By the time the first census was recorded, the mainlanders had settled on more ho-hum aversion: the islanders were ugly; they were poor; their Irish was incomprehensible. In spring 1931, the island was home to 187 souls. About ten families, all fishing and living a spartan existence.

The following year, when the man from the department returned to check some details, he found the population had dropped abruptly to 166. Twenty-one people unaccounted for. When the islanders were unforthcoming, the census taker took the matter to mainland authorities.

They made the trip to investigate. The note-taker recorded a little of what went on during the questioning.

The island seems to be some kind of breacghaeltacht, but what’s spoken there is a dialect barely related to Irish.

Those we did understand seemed unperturbed by what appears to have been a mass death of 21 people since March of ’31.

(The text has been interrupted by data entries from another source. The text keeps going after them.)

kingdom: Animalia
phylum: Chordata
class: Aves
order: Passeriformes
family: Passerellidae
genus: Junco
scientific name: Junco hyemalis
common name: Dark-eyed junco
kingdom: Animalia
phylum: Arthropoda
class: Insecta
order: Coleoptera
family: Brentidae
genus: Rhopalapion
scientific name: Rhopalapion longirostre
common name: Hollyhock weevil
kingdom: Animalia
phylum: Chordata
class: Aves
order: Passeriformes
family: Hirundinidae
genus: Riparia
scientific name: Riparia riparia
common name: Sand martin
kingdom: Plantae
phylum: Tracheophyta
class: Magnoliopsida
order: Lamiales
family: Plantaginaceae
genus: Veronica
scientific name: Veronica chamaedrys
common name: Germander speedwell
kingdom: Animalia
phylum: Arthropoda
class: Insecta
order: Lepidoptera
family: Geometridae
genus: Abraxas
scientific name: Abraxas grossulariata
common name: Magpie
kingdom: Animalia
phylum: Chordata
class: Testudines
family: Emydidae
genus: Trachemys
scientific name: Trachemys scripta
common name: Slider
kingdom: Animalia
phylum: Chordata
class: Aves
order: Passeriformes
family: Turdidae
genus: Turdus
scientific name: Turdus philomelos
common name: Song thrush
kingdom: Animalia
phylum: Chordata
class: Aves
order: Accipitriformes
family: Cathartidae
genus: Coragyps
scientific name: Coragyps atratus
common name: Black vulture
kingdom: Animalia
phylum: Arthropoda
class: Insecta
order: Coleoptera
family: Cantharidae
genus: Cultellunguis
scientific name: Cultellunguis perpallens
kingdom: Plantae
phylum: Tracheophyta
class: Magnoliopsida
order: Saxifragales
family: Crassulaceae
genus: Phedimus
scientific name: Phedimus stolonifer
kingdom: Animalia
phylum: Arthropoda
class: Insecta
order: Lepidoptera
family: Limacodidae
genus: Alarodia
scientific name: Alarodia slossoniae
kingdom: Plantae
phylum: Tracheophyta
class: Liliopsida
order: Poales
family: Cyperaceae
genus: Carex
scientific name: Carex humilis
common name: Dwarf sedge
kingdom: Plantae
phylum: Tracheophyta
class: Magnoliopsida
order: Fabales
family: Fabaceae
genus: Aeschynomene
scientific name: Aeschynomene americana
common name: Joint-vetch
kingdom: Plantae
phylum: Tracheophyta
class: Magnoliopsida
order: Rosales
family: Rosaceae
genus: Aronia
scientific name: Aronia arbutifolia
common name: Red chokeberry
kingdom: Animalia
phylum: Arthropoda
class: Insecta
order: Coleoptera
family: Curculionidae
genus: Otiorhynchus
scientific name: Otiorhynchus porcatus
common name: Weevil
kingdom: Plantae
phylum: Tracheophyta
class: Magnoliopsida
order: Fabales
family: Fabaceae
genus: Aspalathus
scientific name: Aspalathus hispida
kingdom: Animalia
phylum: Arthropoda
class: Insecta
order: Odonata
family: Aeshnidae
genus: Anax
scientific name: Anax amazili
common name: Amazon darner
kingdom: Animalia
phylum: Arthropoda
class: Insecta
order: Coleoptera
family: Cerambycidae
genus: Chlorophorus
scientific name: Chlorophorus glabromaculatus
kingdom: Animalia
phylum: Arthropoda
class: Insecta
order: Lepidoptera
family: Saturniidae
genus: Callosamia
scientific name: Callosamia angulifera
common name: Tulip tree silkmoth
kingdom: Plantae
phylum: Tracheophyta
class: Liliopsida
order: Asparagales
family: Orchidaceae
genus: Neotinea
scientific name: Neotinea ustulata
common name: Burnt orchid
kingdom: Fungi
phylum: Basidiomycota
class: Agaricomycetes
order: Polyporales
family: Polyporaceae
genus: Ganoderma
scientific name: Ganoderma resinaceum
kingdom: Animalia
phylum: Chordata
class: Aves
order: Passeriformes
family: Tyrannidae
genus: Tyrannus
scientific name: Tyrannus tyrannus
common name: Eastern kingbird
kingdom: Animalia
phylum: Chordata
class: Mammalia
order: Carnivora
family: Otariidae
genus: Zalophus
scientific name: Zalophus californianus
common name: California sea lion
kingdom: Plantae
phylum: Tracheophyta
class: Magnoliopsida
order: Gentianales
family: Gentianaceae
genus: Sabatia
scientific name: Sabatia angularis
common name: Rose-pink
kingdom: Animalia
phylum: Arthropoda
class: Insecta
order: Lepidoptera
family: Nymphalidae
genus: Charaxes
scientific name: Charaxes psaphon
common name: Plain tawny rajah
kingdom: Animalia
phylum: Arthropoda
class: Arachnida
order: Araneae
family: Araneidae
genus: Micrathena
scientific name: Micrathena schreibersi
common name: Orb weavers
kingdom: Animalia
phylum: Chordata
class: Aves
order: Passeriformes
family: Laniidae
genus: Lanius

We were brought to the island’s rudimentary ‘cemetery’ (located on the island’s high exposed north- east side, see marked map on file). The practices around burial are unusual. We are told by Rionach (girl, about 17) that they cannot dig the island – at its deepest the soil layer is barely a forearm’s length – hence their ‘solution’. Island children play in the area and appear unfazed by the macabre spectacle to be found there.

Rionach intimates that the island suffers losses of this scale frequently due to the dangerous nature of fishing the surrounding waters.

When it was pointed out that if this were the case, then the island’s population would have died out long ago, the girl ceased to cooperate.

Some of the missing appear to correspond to ‘graves’ and testimony from islanders claiming to be surviving family, would it seem, corroborate this. However, there are at least seven others entirely unaccounted for.

Inconsistencies in the record may be at fault. But even with some error or doubling up, we are still looking for the bodies of at least five people, some of whom appear to be members of the same family. When this is put to the group we assembled outside the island’s shop, one elderly man (60s–70s approx.) answered:

‘If a man goes and chooses to take his clan with him, what do we do?’

So it would appear that some migration takes place in the community.

The island made people do things, said the old people.

And maybe, yes, for the island to remain so cold to what it has witnessed, it must have some hand in it.